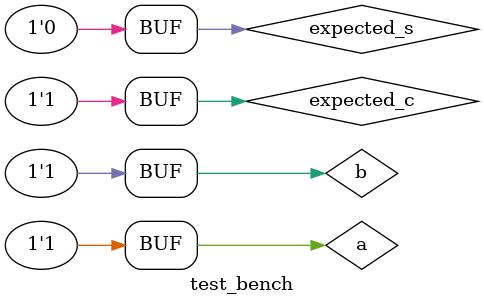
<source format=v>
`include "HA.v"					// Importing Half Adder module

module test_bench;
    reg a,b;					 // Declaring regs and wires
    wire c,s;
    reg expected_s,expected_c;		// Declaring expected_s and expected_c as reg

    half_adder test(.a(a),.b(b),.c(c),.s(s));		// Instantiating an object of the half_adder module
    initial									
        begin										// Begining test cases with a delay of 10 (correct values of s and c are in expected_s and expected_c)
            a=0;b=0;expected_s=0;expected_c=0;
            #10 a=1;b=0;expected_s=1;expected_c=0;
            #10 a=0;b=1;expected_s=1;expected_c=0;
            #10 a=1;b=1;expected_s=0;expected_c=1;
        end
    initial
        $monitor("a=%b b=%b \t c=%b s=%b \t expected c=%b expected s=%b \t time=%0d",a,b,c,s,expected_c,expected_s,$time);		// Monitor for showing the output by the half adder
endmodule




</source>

● ● ●

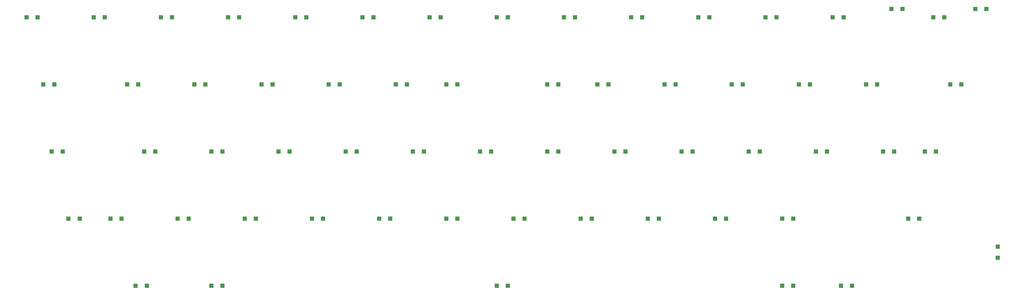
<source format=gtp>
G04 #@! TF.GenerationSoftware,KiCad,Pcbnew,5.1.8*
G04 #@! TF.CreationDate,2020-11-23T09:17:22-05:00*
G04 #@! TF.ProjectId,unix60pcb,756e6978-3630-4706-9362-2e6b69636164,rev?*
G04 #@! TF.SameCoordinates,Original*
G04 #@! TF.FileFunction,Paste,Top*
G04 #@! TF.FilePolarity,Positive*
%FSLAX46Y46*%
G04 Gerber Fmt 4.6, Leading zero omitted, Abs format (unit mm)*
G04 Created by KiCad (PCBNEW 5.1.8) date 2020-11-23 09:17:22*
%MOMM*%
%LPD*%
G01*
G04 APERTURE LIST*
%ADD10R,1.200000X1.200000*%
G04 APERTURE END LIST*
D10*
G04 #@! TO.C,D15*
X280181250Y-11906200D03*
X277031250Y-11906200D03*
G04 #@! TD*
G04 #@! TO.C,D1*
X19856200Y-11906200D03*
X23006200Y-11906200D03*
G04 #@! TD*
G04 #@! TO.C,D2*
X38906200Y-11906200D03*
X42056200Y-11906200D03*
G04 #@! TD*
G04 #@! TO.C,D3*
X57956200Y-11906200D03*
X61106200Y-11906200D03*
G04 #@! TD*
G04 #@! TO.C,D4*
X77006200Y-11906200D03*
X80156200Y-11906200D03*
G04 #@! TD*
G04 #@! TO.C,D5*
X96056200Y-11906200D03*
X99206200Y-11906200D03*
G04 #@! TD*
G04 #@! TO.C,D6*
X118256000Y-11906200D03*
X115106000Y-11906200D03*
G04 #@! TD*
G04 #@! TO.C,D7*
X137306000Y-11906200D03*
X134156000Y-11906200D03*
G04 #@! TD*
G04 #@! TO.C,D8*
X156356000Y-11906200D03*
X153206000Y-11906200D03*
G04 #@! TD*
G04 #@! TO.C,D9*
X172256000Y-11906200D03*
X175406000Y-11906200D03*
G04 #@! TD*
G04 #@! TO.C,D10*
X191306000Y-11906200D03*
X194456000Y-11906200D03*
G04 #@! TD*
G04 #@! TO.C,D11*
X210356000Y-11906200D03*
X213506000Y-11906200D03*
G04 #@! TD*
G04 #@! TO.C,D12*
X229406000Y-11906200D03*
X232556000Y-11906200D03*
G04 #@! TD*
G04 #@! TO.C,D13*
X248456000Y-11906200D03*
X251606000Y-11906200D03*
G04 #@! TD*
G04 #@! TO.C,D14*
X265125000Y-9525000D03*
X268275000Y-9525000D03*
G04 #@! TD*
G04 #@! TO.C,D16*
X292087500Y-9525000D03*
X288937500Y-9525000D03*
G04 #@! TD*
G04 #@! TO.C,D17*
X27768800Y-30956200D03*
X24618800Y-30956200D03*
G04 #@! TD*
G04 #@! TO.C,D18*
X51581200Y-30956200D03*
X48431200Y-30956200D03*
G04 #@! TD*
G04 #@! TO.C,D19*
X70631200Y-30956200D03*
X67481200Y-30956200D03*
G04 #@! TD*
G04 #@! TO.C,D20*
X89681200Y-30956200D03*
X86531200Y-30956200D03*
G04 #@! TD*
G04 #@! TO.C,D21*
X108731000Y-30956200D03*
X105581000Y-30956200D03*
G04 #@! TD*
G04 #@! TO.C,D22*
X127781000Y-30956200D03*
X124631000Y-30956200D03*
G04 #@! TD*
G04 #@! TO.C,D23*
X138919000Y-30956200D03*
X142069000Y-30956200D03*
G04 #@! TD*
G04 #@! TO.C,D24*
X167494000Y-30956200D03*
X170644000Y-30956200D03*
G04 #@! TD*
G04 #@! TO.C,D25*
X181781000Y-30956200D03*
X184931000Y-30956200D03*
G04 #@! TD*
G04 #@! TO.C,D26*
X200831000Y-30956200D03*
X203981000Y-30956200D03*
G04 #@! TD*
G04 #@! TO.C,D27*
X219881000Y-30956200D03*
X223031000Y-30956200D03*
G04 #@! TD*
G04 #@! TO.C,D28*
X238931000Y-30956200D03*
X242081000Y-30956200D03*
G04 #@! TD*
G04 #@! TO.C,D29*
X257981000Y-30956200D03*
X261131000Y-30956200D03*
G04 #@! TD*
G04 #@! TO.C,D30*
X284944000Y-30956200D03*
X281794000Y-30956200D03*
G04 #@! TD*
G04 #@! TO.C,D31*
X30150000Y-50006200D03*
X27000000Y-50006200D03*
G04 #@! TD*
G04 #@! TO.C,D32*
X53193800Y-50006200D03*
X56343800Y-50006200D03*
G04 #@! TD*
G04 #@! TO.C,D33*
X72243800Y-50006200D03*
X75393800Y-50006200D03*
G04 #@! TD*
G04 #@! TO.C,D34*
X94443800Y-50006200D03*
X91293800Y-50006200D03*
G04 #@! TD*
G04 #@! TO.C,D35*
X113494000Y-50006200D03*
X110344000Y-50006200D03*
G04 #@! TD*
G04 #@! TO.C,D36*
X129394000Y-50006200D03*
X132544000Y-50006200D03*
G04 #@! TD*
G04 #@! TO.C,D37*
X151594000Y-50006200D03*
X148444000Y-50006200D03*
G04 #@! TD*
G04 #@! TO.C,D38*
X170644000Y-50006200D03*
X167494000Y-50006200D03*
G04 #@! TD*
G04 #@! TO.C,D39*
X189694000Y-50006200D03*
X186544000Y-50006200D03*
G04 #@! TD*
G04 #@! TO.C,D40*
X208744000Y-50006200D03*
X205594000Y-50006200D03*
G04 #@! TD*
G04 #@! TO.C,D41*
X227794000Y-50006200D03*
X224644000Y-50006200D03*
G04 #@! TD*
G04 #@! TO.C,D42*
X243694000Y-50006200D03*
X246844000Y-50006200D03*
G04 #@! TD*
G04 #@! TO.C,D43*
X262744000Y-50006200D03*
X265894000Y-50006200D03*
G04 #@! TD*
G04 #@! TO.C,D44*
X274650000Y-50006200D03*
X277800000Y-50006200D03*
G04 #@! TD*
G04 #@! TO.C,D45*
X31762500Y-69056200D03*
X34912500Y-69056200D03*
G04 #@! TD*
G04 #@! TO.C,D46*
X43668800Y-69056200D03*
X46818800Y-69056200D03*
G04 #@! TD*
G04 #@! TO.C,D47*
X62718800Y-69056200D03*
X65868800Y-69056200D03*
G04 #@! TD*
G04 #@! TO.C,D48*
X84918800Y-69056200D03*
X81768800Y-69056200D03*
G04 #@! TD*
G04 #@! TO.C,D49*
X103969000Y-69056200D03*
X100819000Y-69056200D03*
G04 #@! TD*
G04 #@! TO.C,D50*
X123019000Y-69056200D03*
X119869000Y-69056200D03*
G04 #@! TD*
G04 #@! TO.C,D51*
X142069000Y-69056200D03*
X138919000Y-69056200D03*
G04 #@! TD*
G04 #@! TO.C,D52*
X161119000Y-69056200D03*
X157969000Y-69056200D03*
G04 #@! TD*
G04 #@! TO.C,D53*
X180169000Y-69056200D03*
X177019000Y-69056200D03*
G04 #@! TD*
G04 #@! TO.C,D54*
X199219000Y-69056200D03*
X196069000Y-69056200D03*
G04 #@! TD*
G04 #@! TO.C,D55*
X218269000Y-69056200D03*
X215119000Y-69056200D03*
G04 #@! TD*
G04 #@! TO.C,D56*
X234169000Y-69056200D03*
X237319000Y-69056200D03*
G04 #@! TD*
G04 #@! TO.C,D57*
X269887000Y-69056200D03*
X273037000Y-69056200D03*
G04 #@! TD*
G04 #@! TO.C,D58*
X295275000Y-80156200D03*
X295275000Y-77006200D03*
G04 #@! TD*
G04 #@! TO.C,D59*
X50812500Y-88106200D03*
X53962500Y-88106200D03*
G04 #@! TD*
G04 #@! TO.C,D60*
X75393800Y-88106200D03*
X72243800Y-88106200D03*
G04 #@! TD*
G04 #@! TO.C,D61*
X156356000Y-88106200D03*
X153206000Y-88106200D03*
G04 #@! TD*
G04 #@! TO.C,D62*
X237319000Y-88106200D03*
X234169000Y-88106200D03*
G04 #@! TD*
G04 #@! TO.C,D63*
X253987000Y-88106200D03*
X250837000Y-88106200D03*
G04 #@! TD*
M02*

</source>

● ● ●

Whenever the string "KiCad" shows up on a line of the listing, copy that line.

G04 #@! TF.GenerationSoftware,KiCad,Pcbnew,5.1.8*
G04 Created by KiCad (PCBNEW 5.1.8) date 2020-11-23 09:17:22*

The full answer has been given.